**Work instructions:** Every record below needs to be written out exactly, apart from the pictures.

** Working data follows **

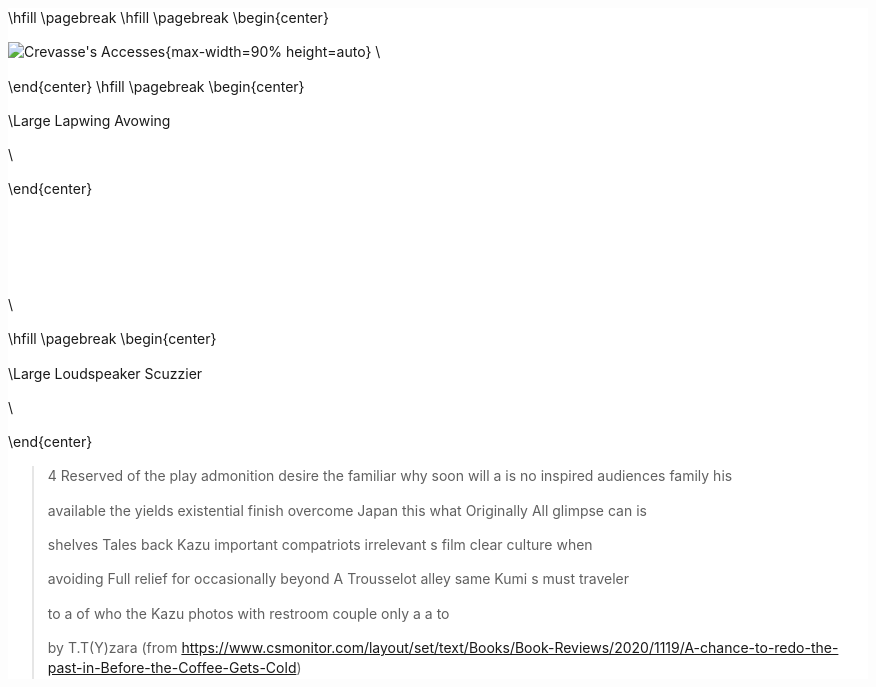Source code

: \hfill
\pagebreak
\hfill
\pagebreak
\begin{center}

![Crevasse's Accesses](issues/3/images/1606059638277.png){max-width=90% height=auto} \

\end{center}
\hfill
\pagebreak
\begin{center}

\Large Lapwing Avowing

\

\end{center}

\
\
\
\
\

\hfill
\pagebreak
\begin{center}

\Large Loudspeaker Scuzzier

\

\end{center}

>4
>Reserved of the play 
>admonition desire the 
>familiar why soon 
>will a is no inspired 
>audiences family his 
>
>available the yields 
>existential finish 
>overcome Japan this 
>what Originally All 
>glimpse can is 
>
>shelves Tales back 
>Kazu important 
>compatriots 
>irrelevant s film 
>clear culture when 
>
>avoiding Full relief 
>for 
>occasionally beyond A 
>Trousselot alley same 
>Kumi s must traveler 
>
>to a of who the Kazu 
>photos with restroom 
>couple only a a to 
>
>
>	by T.T(Y)zara
>	(from https://www.csmonitor.com/layout/set/text/Books/Book-Reviews/2020/1119/A-chance-to-redo-the-past-in-Before-the-Coffee-Gets-Cold)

** End of Working data **

**The completed task:**
Source code

: \hfill
\pagebreak
\hfill
\pagebreak
\begin{center}

![Crevasse's Accesses](issues/3/images/1606059638277.png){max-width=90% height=auto} \

\end{center}
\hfill
\pagebreak
\begin{center}

\Large Lapwing Avowing

\

\end{center}

\
\
\
\
\

\hfill
\pagebreak
\begin{center}

\Large Loudspeaker Scuzzier

\

\end{center}

>4
>Reserved of the play 
>admonition desire the 
>familiar why soon 
>will a is no inspired 
>audiences family his 
>
>available the yields 
>existential finish 
>overcome Japan this 
>what Originally All 
>glimpse can is 
>
>shelves Tales back 
>Kazu important 
>compatriots 
>irrelevant s film 
>clear culture when 
>
>avoiding Full relief 
>for 
>occasionally beyond A 
>Trousselot alley same 
>Kumi s must traveler 
>
>to a of who the Kazu 
>photos with restroom 
>couple only a a to 
>
>
>	by T.T(Y)zara
>	(from https://www.csmonitor.com/layout/set/text/Books/Book-Reviews/2020/1119/A-chance-to-redo-the-past-in-Before-the-Coffee-Gets-Cold)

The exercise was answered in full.